On the other hand, pensioners are often reported to be happier than workers. The happiest person I know is a very rich self-made man of working-class origin, in his fifties, who retired young and spends his days reading, learning Hebrew and going on the lash with me. But he is taking his ease after great exertion and achievement. The position of the idle rich, whose sour-faced scions always seem to end up going to the bad, seems to indicate that this is an important factor.

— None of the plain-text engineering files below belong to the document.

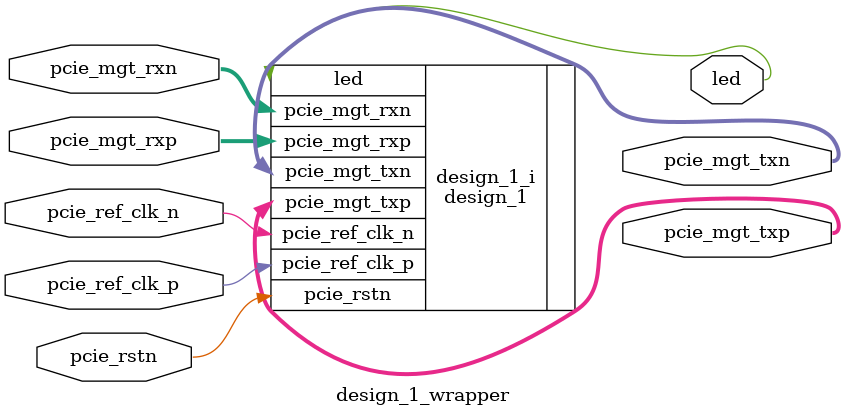
<source format=v>
`timescale 1 ps / 1 ps

module design_1_wrapper
   (led,
    pcie_mgt_rxn,
    pcie_mgt_rxp,
    pcie_mgt_txn,
    pcie_mgt_txp,
    pcie_ref_clk_n,
    pcie_ref_clk_p,
    pcie_rstn);
  output [0:0]led;
  input [3:0]pcie_mgt_rxn;
  input [3:0]pcie_mgt_rxp;
  output [3:0]pcie_mgt_txn;
  output [3:0]pcie_mgt_txp;
  input [0:0]pcie_ref_clk_n;
  input [0:0]pcie_ref_clk_p;
  input pcie_rstn;

  wire [0:0]led;
  wire [3:0]pcie_mgt_rxn;
  wire [3:0]pcie_mgt_rxp;
  wire [3:0]pcie_mgt_txn;
  wire [3:0]pcie_mgt_txp;
  wire [0:0]pcie_ref_clk_n;
  wire [0:0]pcie_ref_clk_p;
  wire pcie_rstn;

  design_1 design_1_i
       (.led(led),
        .pcie_mgt_rxn(pcie_mgt_rxn),
        .pcie_mgt_rxp(pcie_mgt_rxp),
        .pcie_mgt_txn(pcie_mgt_txn),
        .pcie_mgt_txp(pcie_mgt_txp),
        .pcie_ref_clk_n(pcie_ref_clk_n),
        .pcie_ref_clk_p(pcie_ref_clk_p),
        .pcie_rstn(pcie_rstn));
endmodule

</source>
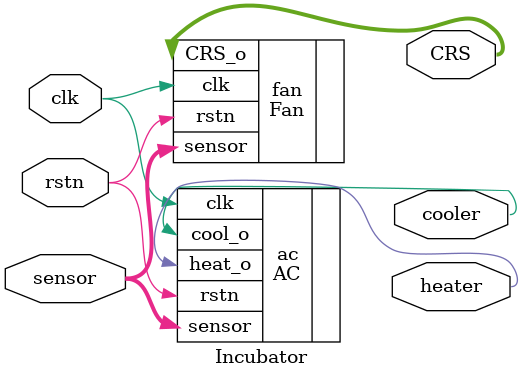
<source format=v>
module Incubator (clk,
                  sensor,
                  rstn,
                  heater,
                  cooler,
                  CRS);
    
    input clk,rstn;
    input signed [7:0]sensor;
    output heater,cooler;
    output [3:0] CRS;
    
    
    AC ac (
    .clk(clk),
    .sensor(sensor),
    .rstn(rstn),
    .cool_o(cooler),
    .heat_o(heater)
    );
    
    Fan fan (
    .clk(clk),
    .sensor(sensor),
    .rstn(rstn),
    .CRS_o(CRS)
    );
    
    
endmodule


</source>
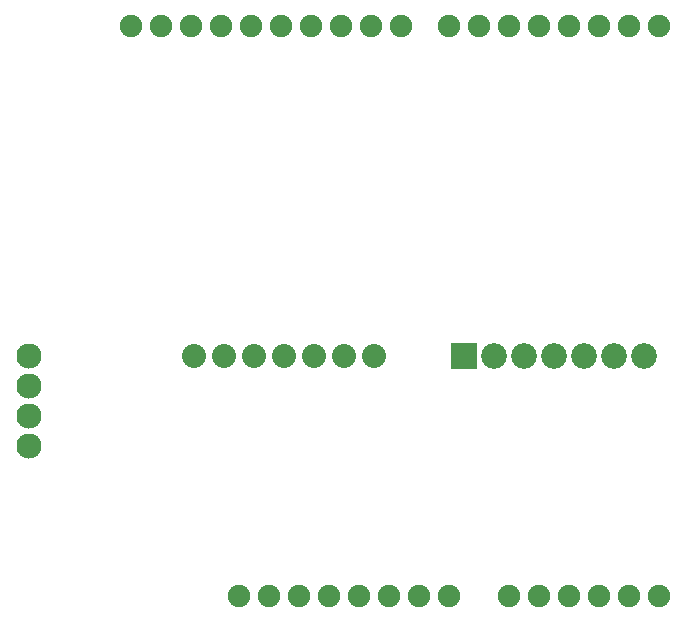
<source format=gbs>
G04 MADE WITH FRITZING*
G04 WWW.FRITZING.ORG*
G04 DOUBLE SIDED*
G04 HOLES PLATED*
G04 CONTOUR ON CENTER OF CONTOUR VECTOR*
%ASAXBY*%
%FSLAX23Y23*%
%MOIN*%
%OFA0B0*%
%SFA1.0B1.0*%
%ADD10C,0.075278*%
%ADD11C,0.080000*%
%ADD12C,0.086000*%
%ADD13C,0.083889*%
%ADD14R,0.086000X0.086000*%
%LNMASK0*%
G90*
G70*
G54D10*
X2094Y104D03*
X2194Y104D03*
X2294Y104D03*
X2394Y104D03*
X2494Y104D03*
X1634Y2004D03*
X1534Y2004D03*
X1434Y2004D03*
X1334Y2004D03*
X1234Y2004D03*
X1134Y2004D03*
X1034Y2004D03*
X934Y2004D03*
X834Y2004D03*
X734Y2004D03*
X2494Y2004D03*
X2394Y2004D03*
X2294Y2004D03*
X2194Y2004D03*
X2094Y2004D03*
X1994Y2004D03*
X1894Y2004D03*
X1794Y2004D03*
X1194Y104D03*
X1094Y104D03*
X1294Y104D03*
X1394Y104D03*
X1494Y104D03*
X1594Y104D03*
X1694Y104D03*
X1794Y104D03*
X1994Y104D03*
G54D11*
X944Y904D03*
X1044Y904D03*
X1144Y904D03*
X1244Y904D03*
X1344Y904D03*
X1444Y904D03*
X1544Y904D03*
G54D12*
X1844Y904D03*
X1944Y904D03*
X2044Y904D03*
X2144Y904D03*
X2244Y904D03*
X2344Y904D03*
X2444Y904D03*
G54D13*
X394Y604D03*
X394Y704D03*
X394Y804D03*
X394Y904D03*
G54D14*
X1844Y904D03*
G04 End of Mask0*
M02*
</source>
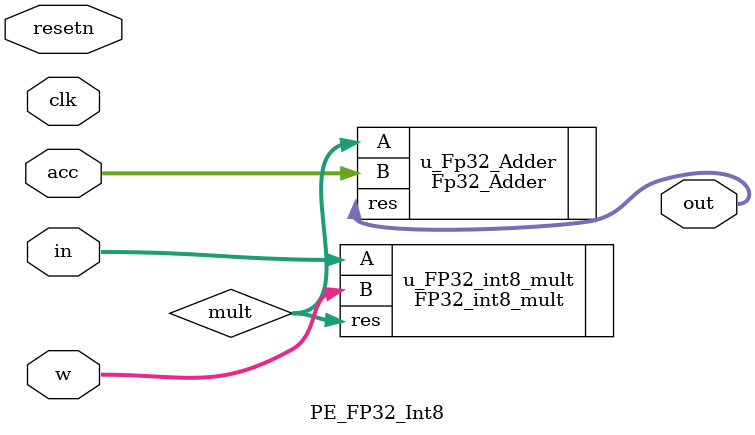
<source format=sv>
module PE_FP32_Int8(
    input logic resetn,
    input logic clk,

    input logic signed[31:0] in,
    input logic signed[31:0] acc, 
    input logic signed[7:0] w, 
    
    output logic signed[31:0] out
);

logic[31:0] mult;

FP32_int8_mult u_FP32_int8_mult (
    .A      (in),
    .B      (w),
    .res    (mult)
);

Fp32_Adder u_Fp32_Adder (
    .A      (mult),
    .B      (acc),
    .res    (out)
);

endmodule 

</source>
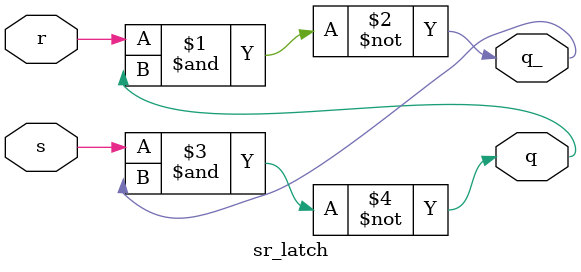
<source format=v>
module sr_latch(input s, r, output q, q_);
	nand(q_, r, q);
	nand(q, s, q_);
endmodule


</source>
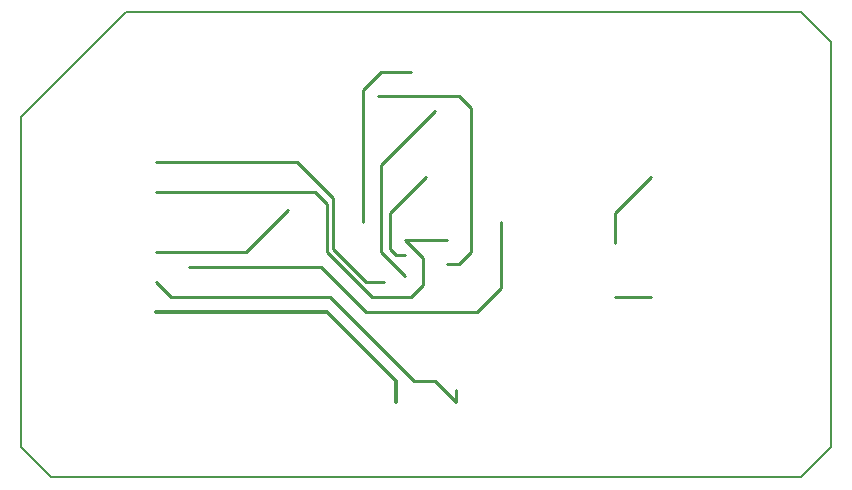
<source format=gbr>
G04 EAGLE Gerber RS-274X export*
G75*
%MOMM*%
%FSLAX34Y34*%
%LPD*%
%INBottom Copper*%
%IPPOS*%
%AMOC8*
5,1,8,0,0,1.08239X$1,22.5*%
G01*
%ADD10C,0.254000*%
%ADD11C,0.304800*%
%ADD12C,0.152400*%


D10*
X304800Y25400D02*
X304800Y35560D01*
X63500Y114300D02*
X50800Y127000D01*
X63500Y114300D02*
X198120Y114300D01*
X269240Y43180D01*
X287020Y43180D01*
X304800Y25400D01*
D11*
X254000Y25400D02*
X254000Y43180D01*
X195580Y101600D01*
X50800Y101600D01*
D10*
X297180Y142240D02*
X307340Y142240D01*
X317500Y152400D01*
X317500Y274320D01*
X307340Y284480D01*
X238760Y284480D01*
X243840Y127000D02*
X228600Y127000D01*
X200660Y154940D01*
X200660Y198120D01*
X170180Y228600D01*
X50800Y228600D01*
X261620Y162560D02*
X297180Y162560D01*
X185420Y203200D02*
X50800Y203200D01*
X185420Y203200D02*
X195580Y193040D01*
X195580Y152400D01*
X233680Y114300D01*
X266700Y114300D01*
X276860Y124460D01*
X276860Y147320D01*
X261620Y162560D01*
X190500Y139700D02*
X78740Y139700D01*
X190500Y139700D02*
X228600Y101600D01*
X322580Y101600D01*
X342900Y121920D01*
X342900Y177800D01*
X162560Y187960D02*
X127000Y152400D01*
X50800Y152400D01*
X226060Y177800D02*
X226060Y289560D01*
X241300Y304800D02*
X266700Y304800D01*
X241300Y304800D02*
X226060Y289560D01*
X439420Y185420D02*
X439420Y160020D01*
X439420Y185420D02*
X469900Y215900D01*
X469900Y114300D02*
X439420Y114300D01*
X279400Y215900D02*
X248920Y185420D01*
X248920Y154940D01*
X254000Y149860D01*
X261620Y149860D01*
X241300Y226060D02*
X287020Y271780D01*
X241300Y226060D02*
X241300Y152400D01*
X261620Y132080D01*
D12*
X25400Y355600D02*
X596900Y355600D01*
X622300Y330200D01*
X622300Y-12700D01*
X596900Y-38100D01*
X-38100Y-38100D01*
X-63500Y-12700D01*
X-63500Y266700D01*
X25400Y355600D01*
M02*

</source>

Biggs took two years to complete this book, talking to workers from the Outer Hebrides to North Wales, and while there’s something for everyone, I think it’s fair to say that most of us might be more interested in what a rabbi does all day than what a pot-glazer gets up to. Sometimes the jobs people wanted to do, and didn’t, say more about them and society than the ones they actually do — as in the case of the young shoemaker who dreamed of being a pilot. (When my cousin Kim, a bright, pretty girl, told a career guidance bod in the 1970s that she fancied being an air hostess, he advised her to ‘Come back down to earth!’) Working-class ambition is often discouraged at a heartbreakingly early age — and then those same kids are scolded for putting their faith in talent-show fame.

Biggs has a lovely, calm, measured style, with just a hint of menace behind it — like a tour guide in a stately home who suddenly pulls out a baseball bat and just holds it there, smiling. This is very much a book about work during a recession; but I hadn’t known till I read it that wages in the USA were at their highest, comparatively, in 1973 — which made me feel very closing-time-in-the-Gardens-of-the-West-y. Look on your zero-hour contracts, you meek, and despair.